Le texte de Nadia Mounchit aborde le rôle de la migration comme ressource chez des femmes migrantes d’Afrique de l’ouest et centrale résidant en France. Elle identifie trois modes de mobilisation de la ressource migratoire au sein de l’espace conjugal, chacun révélateur d’un travail de frontières s’appuyant sur des formes spécifiques d’articulation entre les référents culturels des sociétés d’origine et d’accueil. La migration sert parfois de cadre normatif de substitution, par lequel les femmes migrantes s’appuient sur des différences de normes entre la société d’accueil et la société d’origine pour renégocier des rapports conjugaux en accord avec leurs intérêts et leurs aspirations. Dans un deuxième mode, la migration est décrite comme une dette administrative que les conjoints mobilisent comme moyen de pression ou de domination sur les femmes. Enfin, dans le troisième mode de mobilisation identifié, la migration comme projet alternatif, la migration est une ressource permettant de gagner en autonomie, de se soustraire à une relation conjugale insatisfaisante ou d’échapper à un projet matrimonial forcé. Par son travail, la chercheuse montre comment la migration peut constituer une ressource pour l’action dans le contexte conjugal.

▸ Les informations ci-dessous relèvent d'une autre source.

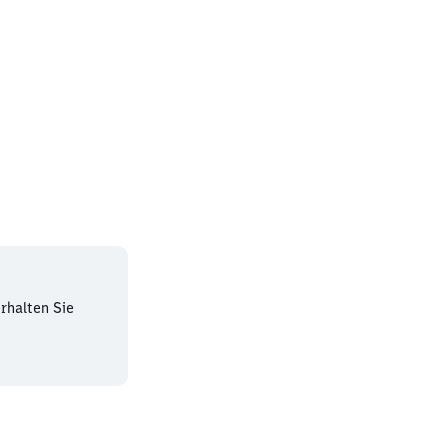
rhalten Sie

Le dernier texte de ce numéro documente l’impact des procédures de procréation médicalement assistée (PMA) sur la perception et le maintien des frontières intimes par les partenaires qui y ont recours. L’autrice, Léa Linconstant, y montre, à travers les résultats d’une ethnographie conduite dans un centre public d’assistance médicale à la procréation en Italie, la transformation des frontières de la parenté et du couple à travers les étapes de la PMA : cette « médicalisation » du corps comporte une série d’étapes qui dessinent une temporalité particulière, parfois très longue et coûteuse, de la procréation. Les couples font face à des défis qui les obligent à un travail des frontières inattendu, par exemple lorsqu’ils doivent considérer le recours au don de gamètes, qui amène les partenaires à redéfinir les frontières de la famille en cours de fondation. L’intervention du personnel médical engendre aussi des anxiétés chez les futurs parents par rapport aux frontières de l’intime, les cliniques de fertilité performant parfois une « appropriation » symbolique des enfants nés avec leur soutien, qui deviennent dans leur discours « les bébés » des infirmières et des médecins également. Les frontières de la famille sont alors continuellement remises en question par le processus médical et la production discursive qui entoure la PMA.